Banks typically borrow money from depositors and loan the money out to borrowers -- making profits on the difference between collecting higher interest from borrowers than they pay out to depositors.

Every bank can increase profits when the Federal Reserve raises the Fed Funds rate by raising interest rates for borrowers faster and higher than the interest the bank pays out to depositors. However, SVB Financial has two advantages over other banks that make it more effective in increasing its profits as interest rates rise.

First, 66% of SVB deposits sit in traditional checking or demand deposit accounts that pay no interest. In comparison, Factset reported in 2019 that median large bank holding companies only held 22.7% of total deposits in accounts that pay no interest -- meaning SVB pays depositors far less than other banks, which lowers the cost of making loans.

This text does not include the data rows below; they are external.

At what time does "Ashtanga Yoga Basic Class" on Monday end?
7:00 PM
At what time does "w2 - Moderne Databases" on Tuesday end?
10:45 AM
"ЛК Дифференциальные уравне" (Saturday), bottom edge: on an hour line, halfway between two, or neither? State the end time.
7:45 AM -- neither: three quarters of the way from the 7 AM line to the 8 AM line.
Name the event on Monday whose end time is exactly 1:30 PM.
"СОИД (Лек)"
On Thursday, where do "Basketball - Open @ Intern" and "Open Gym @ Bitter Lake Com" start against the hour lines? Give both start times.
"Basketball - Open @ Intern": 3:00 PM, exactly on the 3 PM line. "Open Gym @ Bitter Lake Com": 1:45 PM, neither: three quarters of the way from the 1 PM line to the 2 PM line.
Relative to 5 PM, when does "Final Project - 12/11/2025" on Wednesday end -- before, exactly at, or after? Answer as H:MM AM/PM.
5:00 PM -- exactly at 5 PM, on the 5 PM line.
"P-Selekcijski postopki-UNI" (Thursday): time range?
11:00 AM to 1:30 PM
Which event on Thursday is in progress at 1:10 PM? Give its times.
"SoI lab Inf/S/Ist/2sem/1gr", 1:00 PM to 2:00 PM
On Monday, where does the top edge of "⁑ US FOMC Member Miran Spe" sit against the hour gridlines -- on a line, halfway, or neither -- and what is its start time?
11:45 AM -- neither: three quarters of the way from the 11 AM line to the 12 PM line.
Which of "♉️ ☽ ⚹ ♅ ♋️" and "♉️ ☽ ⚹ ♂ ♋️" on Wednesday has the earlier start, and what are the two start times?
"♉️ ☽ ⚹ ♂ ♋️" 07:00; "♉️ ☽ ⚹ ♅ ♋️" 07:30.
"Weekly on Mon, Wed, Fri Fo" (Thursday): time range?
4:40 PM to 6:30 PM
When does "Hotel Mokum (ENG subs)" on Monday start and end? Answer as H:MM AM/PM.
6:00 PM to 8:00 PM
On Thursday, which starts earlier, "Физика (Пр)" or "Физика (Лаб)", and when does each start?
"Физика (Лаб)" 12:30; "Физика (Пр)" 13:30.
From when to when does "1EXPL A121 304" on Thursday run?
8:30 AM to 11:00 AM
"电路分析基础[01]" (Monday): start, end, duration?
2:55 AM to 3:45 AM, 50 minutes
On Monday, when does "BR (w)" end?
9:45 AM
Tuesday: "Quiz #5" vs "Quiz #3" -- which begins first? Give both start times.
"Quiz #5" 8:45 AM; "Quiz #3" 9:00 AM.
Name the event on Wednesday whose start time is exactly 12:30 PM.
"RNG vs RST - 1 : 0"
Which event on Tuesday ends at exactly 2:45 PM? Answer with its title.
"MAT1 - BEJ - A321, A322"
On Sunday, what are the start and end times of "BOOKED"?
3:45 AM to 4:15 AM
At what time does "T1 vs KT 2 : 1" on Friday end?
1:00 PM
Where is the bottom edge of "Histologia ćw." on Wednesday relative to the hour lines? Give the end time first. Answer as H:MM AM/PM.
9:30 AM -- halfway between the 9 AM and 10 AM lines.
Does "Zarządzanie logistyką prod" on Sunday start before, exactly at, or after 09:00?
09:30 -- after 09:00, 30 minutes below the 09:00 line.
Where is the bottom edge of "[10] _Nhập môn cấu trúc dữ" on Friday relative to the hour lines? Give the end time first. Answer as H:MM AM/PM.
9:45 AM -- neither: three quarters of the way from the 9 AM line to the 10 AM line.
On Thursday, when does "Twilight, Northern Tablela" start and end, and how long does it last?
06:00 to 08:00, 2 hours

Second, SVB Financial predominantly originates business loans rather than home mortgages or consumer loans. Generally, rising interest rates make mortgages more expensive -- making mortgage loan demand decline. In contrast, when interest rates rise in response to the economy doing well, it can have a neutral to slightly positive effect on business loan demand, especially in the earlier rounds of rate increases. Therefore, banks that focus on business loans rather than mortgage loans often have stronger loan demand in a rising interest rate environment.

As a result of SVB's business loan focus, its first-quarter 2022 average loans grew 45% year over year to $67 billion. In comparison, SVB's first quarter 2021 average loans increased only 37% year-over-year, so loan activity appears to have picked up over last year. More loan activity means more interest income, and when combined with lower interest paid to depositors, SVB profits can rise significantly as interest rates rise.

Accordingly, SVB's Q1 2022 net interest income (NII), or profits from interest, rose 15% over the previous quarter and up 64% year over year. In comparison, Q1 2021 NII only grew 26% year over year.

In addition, SVB management recently raised its 2022 NII growth guidance, from the high end of the 30%-40% range to slightly above 50%, which shows SVB's increased confidence in tailwinds from rising interest rates. What's more, this guidance doesn't include the impact of eight potential additional rate hikes the Fed may carry out. If more interest rate hikes take effect, SVB Management expects each extra 25 basis points to create $100 million to $130 million worth of annualized net interest income.

The bottom line

The worst-case scenario for SVB is that rising interest rates eventually push the economy into a recession, as experts have recently warned. Currently, rising interest rates have negatively affected loan growth for only some SVB clients: venture capital and private equity companies. And even though SVB has strong loan growth tailwinds today from its high-tech and life-science clients, a severe economic slowdown could crimp loan growth from all its clients, hurting SVB's NII.  As a result, while SVB management expressed confidence about its loan guidance on its first-quarter earnings call, investors should monitor the effects of rising interest rates on SVB's loan growth moving forward.  

SVB currently has a price to book ratio of 2.08, which is very high for a bank. However, SVB Financial Group's return on equity (ROE), a measure of profitability, is 14% compared to an average ROE of 12.28% for companies of a similar asset size -- justifying SVB's current valuation for those thinking that SVB's profitability will soon rise significantly.

The upshot for investors is that today's market can be perilous for all companies. But if you expect interest rates to rise further, very few companies make for as solid an investment as SVB Financial.